I want to emphasize that your involvement at UConn doesn’t have to just consist of just major-related organizations. My best advice would be to become an active member of one of those, but also remember to get involved in a club that explores your other interests and passions, whether it be crossword puzzles, gaming, or even skydiving. (We do have those clubs.) Employers like to see how you’re building competencies and transferable skills in many areas, and a certain interest or hobby can even lead to a more personal connection with a recruiter.

2. Revise your resume. Then polish it. Then make it sparkle.

Your resume is never done. Repeat after me: your resume is never done. Yes, even after you get your resume critiqued at the Center for Career Development and they say it looks good. (Our services are great, it’s just good to get as many opinions as you can.)

My dedication to continuously revising this document to make it as polished as possible was a key factor in getting my foot in the door at Blackboard. I did not have any internal connections to advocate on my behalf, so this one-pager was the only representation of my abilities that the company had before they decided to reach out to me.

One of the best tips I’ve received was to have multiple versions of your resume that are tailored to different roles you are applying for. Another tip I can give is to make Google your best friend. If the action verb you are using sounds too plain, search for synonyms. I recommend finding a list of powerful resume words. Finally, your bullet points should not describe things you did. They should describe things you accomplished. It’s important to highlight the results of your hard work and how it was valuable to that organization.

3. Find the hidden gems and opportunities that people typically overlook.

Read UConn Daily Digest. Read your department’s weekly newsletter. Take a closer look at that sign that you pass by every day. If your professor or TA casually mentions their friend that works at X company, strike up a conversation with them after class.
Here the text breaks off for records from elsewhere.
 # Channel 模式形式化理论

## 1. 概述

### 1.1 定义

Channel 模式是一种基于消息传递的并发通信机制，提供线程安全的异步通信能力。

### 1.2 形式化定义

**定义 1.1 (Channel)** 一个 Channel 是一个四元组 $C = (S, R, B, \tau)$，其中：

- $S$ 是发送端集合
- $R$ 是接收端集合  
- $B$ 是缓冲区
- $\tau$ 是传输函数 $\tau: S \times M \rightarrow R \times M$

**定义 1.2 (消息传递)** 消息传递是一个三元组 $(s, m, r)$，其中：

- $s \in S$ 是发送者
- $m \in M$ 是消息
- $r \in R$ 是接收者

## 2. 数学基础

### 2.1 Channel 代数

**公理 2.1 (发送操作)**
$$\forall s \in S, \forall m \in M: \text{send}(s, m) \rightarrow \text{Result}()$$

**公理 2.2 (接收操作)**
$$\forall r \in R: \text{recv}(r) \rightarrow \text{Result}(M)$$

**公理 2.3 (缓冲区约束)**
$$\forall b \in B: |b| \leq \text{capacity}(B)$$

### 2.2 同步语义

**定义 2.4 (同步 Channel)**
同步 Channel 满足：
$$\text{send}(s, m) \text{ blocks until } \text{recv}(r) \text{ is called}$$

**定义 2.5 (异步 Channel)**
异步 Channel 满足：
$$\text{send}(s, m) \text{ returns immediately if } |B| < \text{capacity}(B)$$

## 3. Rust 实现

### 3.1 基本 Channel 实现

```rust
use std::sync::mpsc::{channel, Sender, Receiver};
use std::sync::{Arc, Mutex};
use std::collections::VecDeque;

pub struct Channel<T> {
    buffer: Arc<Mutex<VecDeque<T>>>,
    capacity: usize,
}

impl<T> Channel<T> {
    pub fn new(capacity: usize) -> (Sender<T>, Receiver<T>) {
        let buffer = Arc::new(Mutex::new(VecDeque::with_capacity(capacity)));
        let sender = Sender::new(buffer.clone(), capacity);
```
UConn is a large state school and Research I (RI) university. There are hundreds of professors who wish students would stop by their office hours more often. There are also hundreds of seats open at free lectures, seminars, and workshops that are offered by world-renowned educators every day.

When I took the time to explore these frequently overlooked activities, I got to have one-on-one chats with people who gave me great insights. I also got to put some pretty unique experiences on my resume that I used as talking points during interviews. So, look a bit closer! You never know if attending one information session will turn into a long-term opportunity for growth.